1. Sustitución del CGPJ por un Consejo de Justicia, cuyo presidente sea elegido por todo el mundo del derecho. Desde jueces y magistrados, pasando por abogados, procuradores, peritos judiciales y fiscales, así como personal funcionario de la Administración de Justicia, notarios, registrados y profesores de las facultades de derecho.

2. Independencia económica del Consejo de Justicia, mediante un presupuesto elaborado por el mismo y sometido a la aprobación y enmienda de una comisión mixta formada por miembros escogidos a partes iguales por la Asamblea legislativa y el Ejecutivo.

3. El control deontológico, de acceso a las profesiones libres del derecho (abogados y procuradores), de honorarios, la justicia gratuita y turno de oficio dependerán de la Sala de Gobierno de los Tribunales Superiores de Justicia de cada demarcación, quedando los colegios profesionales como asociaciones de libre adscripción.

4. La fiscalía y la judicatura se unifican como una sola carrera a la que se accede exclusivamente por oposición, siendo una u otra simples puestos de destino. El puesto de fiscal general del Estado debe desaparecer.

5. Desaparición del Ministerio de Justicia y las consejerías autonómicas del ramo. Sus competencias han de quedar en manos del Consejo de Justicia.

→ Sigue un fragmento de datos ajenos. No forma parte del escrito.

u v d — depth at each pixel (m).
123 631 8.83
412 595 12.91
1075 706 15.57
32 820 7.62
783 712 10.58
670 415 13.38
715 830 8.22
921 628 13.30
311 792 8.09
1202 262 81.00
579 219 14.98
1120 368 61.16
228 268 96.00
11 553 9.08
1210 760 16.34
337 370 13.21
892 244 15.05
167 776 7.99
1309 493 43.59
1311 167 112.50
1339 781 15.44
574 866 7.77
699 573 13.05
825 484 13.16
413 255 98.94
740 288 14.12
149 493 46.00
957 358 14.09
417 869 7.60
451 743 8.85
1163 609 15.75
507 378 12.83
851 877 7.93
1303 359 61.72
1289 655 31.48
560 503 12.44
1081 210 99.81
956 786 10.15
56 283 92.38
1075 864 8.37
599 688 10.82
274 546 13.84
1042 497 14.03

6. Creación de una auténtica Policía judicial que no dependa del Ministerio del Interior, sino del Consejo de Justicia y al servicio exclusivo de jueces y magistrados para la investigación criminal, diferenciando así la función de policía represora del delito, de la investigadora de las causas judiciales una vez incoadas.

Esta independencia de la facultad judicial del Estado, no supone poder ilimitado. Dentro de la jurisdicción hay varias de las denominadas «profesiones» (jueces, abogados, funcionarios…), todas ellas con su estatuto propio e intereses contrapuestos, que se compensan y dirimen precisamente a través de su integración en la misma, por las instituciones jurisdiccionales y por la elección conjunta del presidente del Consejo de Justicia.

El control externo a la Justicia es múltiple. Además de la vigilancia y función estatal de policía (policía administrativa) se sigue a través de la potestad legislativa de la cámara y también con la aprobación presupuestaria de su economía de forma mixta, entre otros mecanismos.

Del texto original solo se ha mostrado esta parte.